Exercise details: Could you convert each row below into a JSON list of strings, with one string per line and blank lines left out?

Records provided:

★ ★ ★ ★ ★

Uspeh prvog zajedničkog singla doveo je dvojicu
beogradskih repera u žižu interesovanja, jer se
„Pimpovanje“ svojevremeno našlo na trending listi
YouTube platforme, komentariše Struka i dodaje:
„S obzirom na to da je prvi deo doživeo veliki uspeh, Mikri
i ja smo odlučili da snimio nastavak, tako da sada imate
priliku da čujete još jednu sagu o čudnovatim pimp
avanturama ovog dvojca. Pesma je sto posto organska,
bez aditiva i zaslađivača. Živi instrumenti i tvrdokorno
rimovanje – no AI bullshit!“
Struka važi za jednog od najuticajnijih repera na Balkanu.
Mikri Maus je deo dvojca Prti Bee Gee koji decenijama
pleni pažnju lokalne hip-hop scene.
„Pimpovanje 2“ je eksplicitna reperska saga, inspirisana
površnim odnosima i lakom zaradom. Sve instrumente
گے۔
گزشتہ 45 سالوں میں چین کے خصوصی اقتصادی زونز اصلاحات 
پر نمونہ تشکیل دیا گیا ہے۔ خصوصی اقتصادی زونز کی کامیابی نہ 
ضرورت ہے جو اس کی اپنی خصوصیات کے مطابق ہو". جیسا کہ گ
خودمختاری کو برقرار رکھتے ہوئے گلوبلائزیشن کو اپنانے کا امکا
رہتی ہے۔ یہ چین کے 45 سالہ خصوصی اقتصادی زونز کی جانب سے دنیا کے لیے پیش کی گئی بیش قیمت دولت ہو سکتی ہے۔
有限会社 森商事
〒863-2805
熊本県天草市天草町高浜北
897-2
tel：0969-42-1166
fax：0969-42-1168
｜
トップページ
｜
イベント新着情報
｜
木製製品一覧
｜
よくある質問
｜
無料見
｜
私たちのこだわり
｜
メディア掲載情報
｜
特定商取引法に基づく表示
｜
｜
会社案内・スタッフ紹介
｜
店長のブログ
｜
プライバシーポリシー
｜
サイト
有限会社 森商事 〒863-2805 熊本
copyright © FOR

★ ★ ★ ★ ★

Answer area:
[
  "Uspeh prvog zajedničkog singla doveo je dvojicu",
  "beogradskih repera u žižu interesovanja, jer se",
  "„Pimpovanje“ svojevremeno našlo na trending listi",
  "YouTube platforme, komentariše Struka i dodaje:",
  "„S obzirom na to da je prvi deo doživeo veliki uspeh, Mikri",
  "i ja smo odlučili da snimio nastavak, tako da sada imate",
  "priliku da čujete još jednu sagu o čudnovatim pimp",
  "avanturama ovog dvojca. Pesma je sto posto organska,",
  "bez aditiva i zaslađivača. Živi instrumenti i tvrdokorno",
  "rimovanje – no AI bullshit!“",
  "Struka važi za jednog od najuticajnijih repera na Balkanu.",
  "Mikri Maus je deo dvojca Prti Bee Gee koji decenijama",
  "pleni pažnju lokalne hip-hop scene.",
  "„Pimpovanje 2“ je eksplicitna reperska saga, inspirisana",
  "površnim odnosima i lakom zaradom. Sve instrumente",
  "گے۔",
  "گزشتہ 45 سالوں میں چین کے خصوصی اقتصادی زونز اصلاحات ",
  "پر نمونہ تشکیل دیا گیا ہے۔ خصوصی اقتصادی زونز کی کامیابی نہ ",
  "ضرورت ہے جو اس کی اپنی خصوصیات کے مطابق ہو\". جیسا کہ گ",
  "خودمختاری کو برقرار رکھتے ہوئے گلوبلائزیشن کو اپنانے کا امکا",
  "رہتی ہے۔ یہ چین کے 45 سالہ خصوصی اقتصادی زونز کی جانب سے دنیا کے لیے پیش کی گئی بیش قیمت دولت ہو سکتی ہے۔",
  "有限会社 森商事",
  "〒863-2805",
  "熊本県天草市天草町高浜北",
  "897-2",
  "tel：0969-42-1166",
  "fax：0969-42-1168",
  "｜",
  "トップページ",
  "｜",
  "イベント新着情報",
  "｜",
  "木製製品一覧",
  "｜",
  "よくある質問",
  "｜",
  "無料見",
  "｜",
  "私たちのこだわり",
  "｜",
  "メディア掲載情報",
  "｜",
  "特定商取引法に基づく表示",
  "｜",
  "｜",
  "会社案内・スタッフ紹介",
  "｜",
  "店長のブログ",
  "｜",
  "プライバシーポリシー",
  "｜",
  "サイト",
  "有限会社 森商事 〒863-2805 熊本",
  "copyright © FOR"
]